The type of an expression is the type of the value that the expression evaluate to.

Types of functions

For example (+ 1 1) is a non-value expression that has type number. We know this because (+ 1 1) --> 2 and 2 is a number.

When we perform operations over data, e.g., addition through the + function, we must provide values of the appropriate type. Here, + expects to be given at least one argument, all of which must be numbers:

> +
#<procedure:+>
> (+ 1 3 5 7 9)
25
> (+ 42)
42

When a function is provided values of an appropriate type, a type error occurs when trying to run that function on those values. For example:

> (+ 1 "hello")
+: contract violation
  expected: number?
  given: "hello"
  argument position: 2nd
  other arguments...:

Racket realizes these type errors as contract violations when trying to execute the function. Intuitively, we can think of + as specifying the following contract:

If you provide me with values that are all numbers, I will give you back a number that is the sum of those input numbers.

From this contract, we say that the type of the function is the expected type of its inputs and output. For + the expected types of the inputs as numbers and the expected type of the output is a number.

For function types, the types of the inputs and outputs don’t have to be the same, e.g.,

  • (string-length "hello world") evaluates to 11. The type of the input to string-length is a string and the output is a number (exact integer).
  • (substring "hello world" 2 5) evaluates to “llo”—substring returns the portion of the string starting with the character at the index (inclusive) denoted by the first argument and ends with the character at the index (exclusive) denoted by the last argument. substring takes a string and two numbers as input and produces a string as output. (Note: the indices of a string start at 0, so l is indeed the character at index 2!)

As you have likely noticed, keeping the type of a function in mind is really important for debugging your code. For example, consider the following erroneous call to circle:

> (solid-circle "red" 500)
. . solid-circle: expects nonnegative-real? for parameter 1 (diameter), received red

If we recall that the type of solid-circle is:

  • solid-circle is a function that takes a number (the radius) and a color as input and produces an image as output.
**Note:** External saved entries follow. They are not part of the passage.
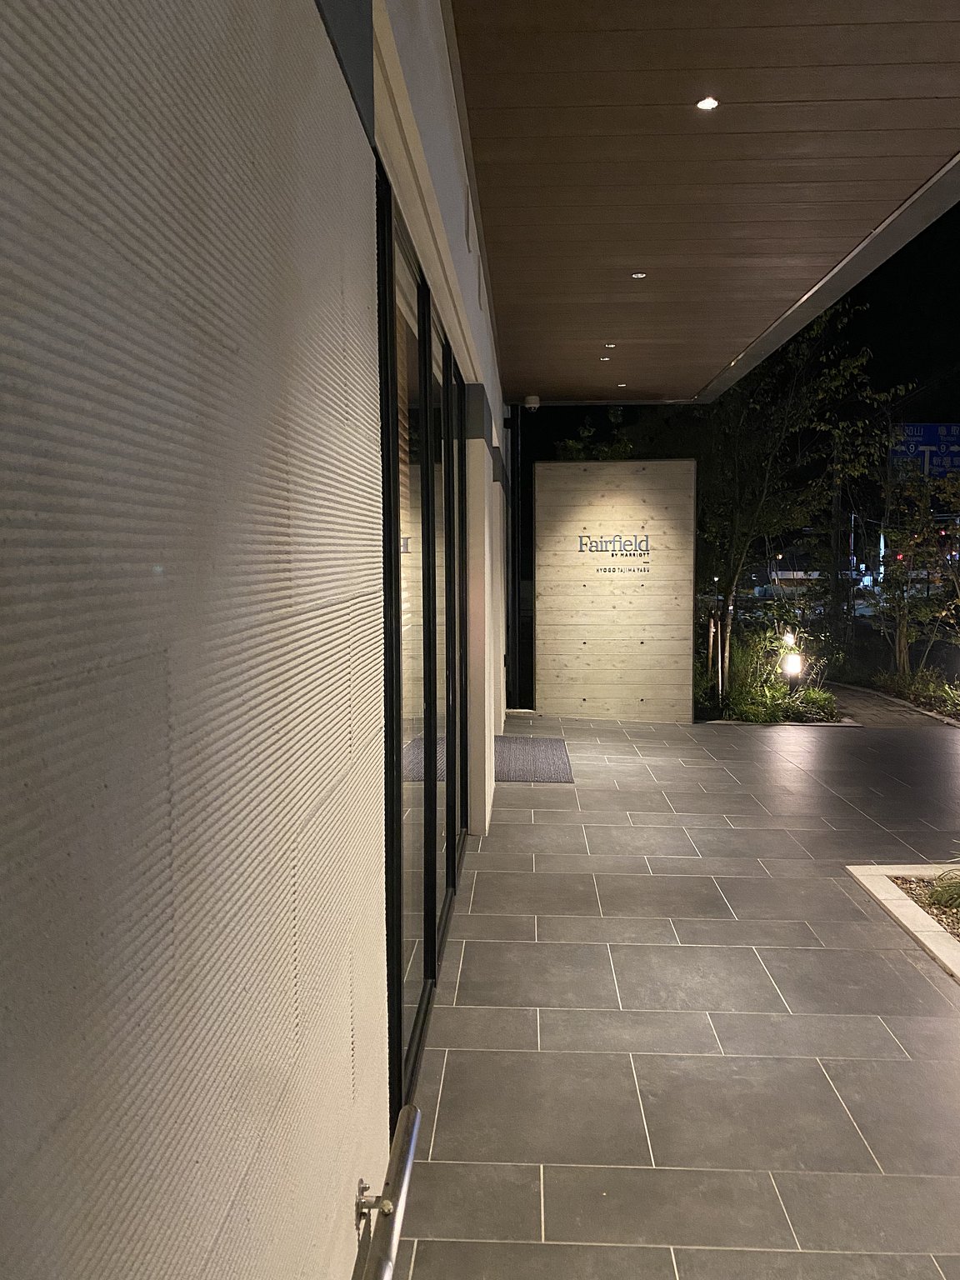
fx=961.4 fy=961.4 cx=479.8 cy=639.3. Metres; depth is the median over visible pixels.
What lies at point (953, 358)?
night sky
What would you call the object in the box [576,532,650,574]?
wall sign
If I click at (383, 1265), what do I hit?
handrail
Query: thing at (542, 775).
doormat
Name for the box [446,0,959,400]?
ceiling
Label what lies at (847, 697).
path
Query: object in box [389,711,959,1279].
tiled pavement
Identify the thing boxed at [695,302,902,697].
tree
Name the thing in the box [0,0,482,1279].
building wall
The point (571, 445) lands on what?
tree
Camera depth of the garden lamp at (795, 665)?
10.57 m
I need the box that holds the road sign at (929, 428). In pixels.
[889,420,959,476]
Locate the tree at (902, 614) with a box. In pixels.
[870,460,959,681]
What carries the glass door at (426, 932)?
in the building wall at (6, 439)
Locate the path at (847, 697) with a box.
[820,678,959,730]
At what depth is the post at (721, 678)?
10.69 m
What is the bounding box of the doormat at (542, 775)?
[493,735,574,782]
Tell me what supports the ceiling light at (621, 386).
in the ceiling
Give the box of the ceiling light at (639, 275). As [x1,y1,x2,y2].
[630,270,646,279]
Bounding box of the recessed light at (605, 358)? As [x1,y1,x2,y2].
[598,355,610,360]
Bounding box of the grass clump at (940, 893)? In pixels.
[925,862,959,914]
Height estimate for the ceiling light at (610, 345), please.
0.016 m
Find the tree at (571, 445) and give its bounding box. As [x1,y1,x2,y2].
[553,405,635,459]
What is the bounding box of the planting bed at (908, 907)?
[845,863,959,984]
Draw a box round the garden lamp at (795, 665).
[779,651,803,688]
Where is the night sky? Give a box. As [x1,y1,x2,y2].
[515,190,959,504]
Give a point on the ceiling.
(623, 334)
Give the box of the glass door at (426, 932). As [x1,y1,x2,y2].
[376,166,466,1117]
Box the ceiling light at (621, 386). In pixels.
[615,382,627,387]
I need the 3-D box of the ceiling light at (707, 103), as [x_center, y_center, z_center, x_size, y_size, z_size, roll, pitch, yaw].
[0.862,-2.038,3.649,0.089,0.011,0.090,0,4,2]
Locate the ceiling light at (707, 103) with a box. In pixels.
[695,95,719,110]
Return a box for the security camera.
[522,394,540,409]
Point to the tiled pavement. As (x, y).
(813, 950)
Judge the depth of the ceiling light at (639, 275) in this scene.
5.83 m
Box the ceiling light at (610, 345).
[603,341,616,348]
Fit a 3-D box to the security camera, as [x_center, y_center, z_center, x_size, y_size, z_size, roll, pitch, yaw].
[0.522,-2.391,9.747,0.177,0.134,0.172,0,4,2]
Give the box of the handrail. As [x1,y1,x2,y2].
[355,1100,419,1279]
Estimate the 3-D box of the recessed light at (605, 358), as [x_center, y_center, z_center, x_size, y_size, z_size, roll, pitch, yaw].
[1.046,-2.362,8.087,0.108,0.015,0.108,0,4,2]
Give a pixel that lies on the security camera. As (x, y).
(531, 404)
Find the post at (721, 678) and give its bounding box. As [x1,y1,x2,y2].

We’ll note that the problem with the code is that we’ve incorrectly interchanged the radius and the color!

Type mismatches of this sort are a common error in programming, especially when you start out. Whenever you write code, try to keep in mind:

What is the intended type of the expression that I am trying to write?

This mentality will bring you one step closer towards truly writing code in an intentional, purposeful fashion and not simply throwing random stuff at the wall and seeing if it works!